Most recent kernel where this bug did not occur: 2.6.12 (with TCP_MD5SIG-implementation from http://hasso.linux.ee/doku.php/english:network:rfc2385) Distribution: Ubuntu 6.06.1 LTS Hardware Environment: Sun X4100 (x86_64, SMP) Software Environment: Ubuntu 2.6.20-9-server-lp2 (-lp2 because it's recompiled with TCP_MD5SIG enabled), 64-bits userspace Problem Description: The server is a border router running Quagga for BGP and OSPF, and usually forwards 4-500Mbps worth of traffic between around 80 VLAN interfaces. Four network interfaces, bonded pairwise. It has three BGP sessions with MD5 signatures enabled.

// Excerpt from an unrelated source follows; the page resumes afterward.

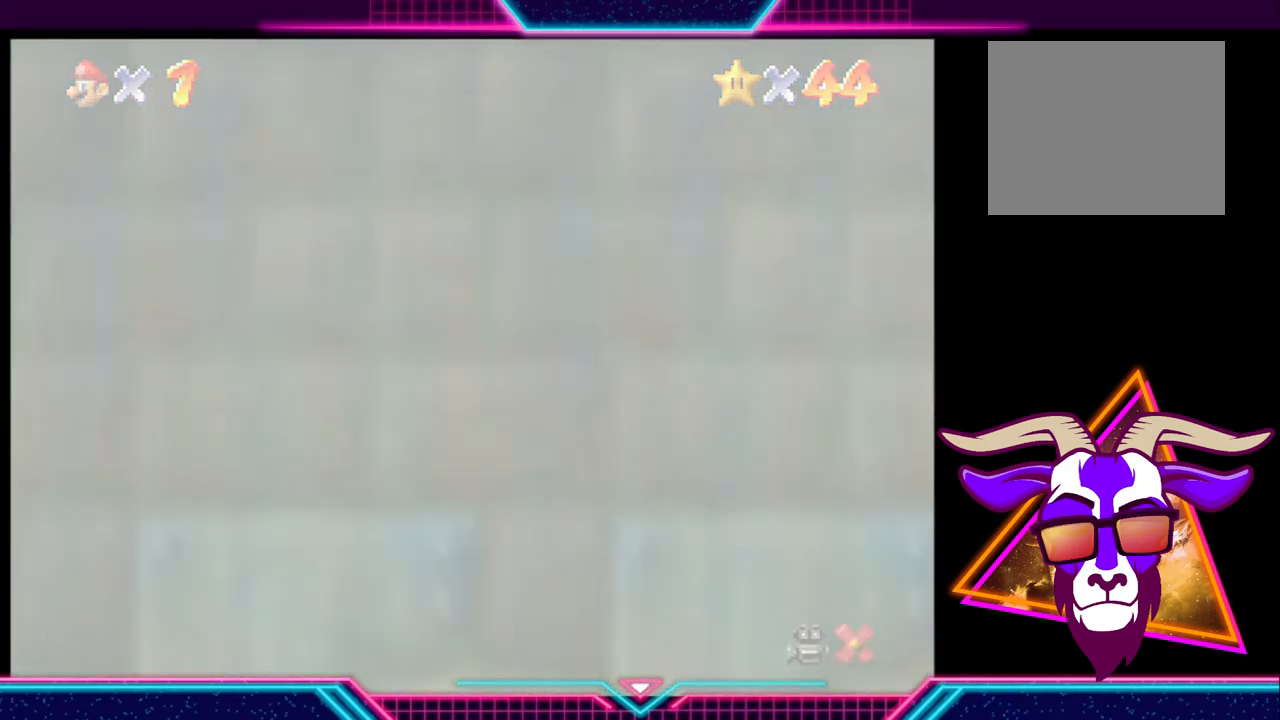
{"buttons": [], "left_stick": "center", "right_stick": "center", "events": []}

The server has an identical twin (for failover) which has also locked up like this, although it happens much more frequently on the active one (no matter which one is active, unfortunately). We've got lots of these servers, but only the border routers have had these lockups. Once in a while (say, once every four to six weeks) it will flood the console with BUG: soft lockup detected on CPU#0! and shortly after fail completely.This time I had increased the default prink level one notch and got the back traces too. I'm not used to reading those, but the md5sig stuff seems to stand out... I'll try to attach the trace somehow (got an error message about the bug being to large when attempting to include it here). Steps to reproduce: It happens completely out of the blue, so I don't know how. Tore
Created attachment 13187 [details] Call traces The traces printed to the console when the server locks up
This bug was just fixed. commit 2c4f6219aca5939b57596278ea8b014275d4917b Author: David S. Miller <davem@sunset.davemloft.net> Date: Tue Feb 20 23:51:47 2007 -0800 [TCP]: Fix MD5 signature pool locking. The locking calls assumed that these code paths were only invoked in software interrupt context, but that isn't true. Therefore we need to use spin_{lock,unlock}_bh() throughout. Signed-off-by: David S. Miller <davem@davemloft.net>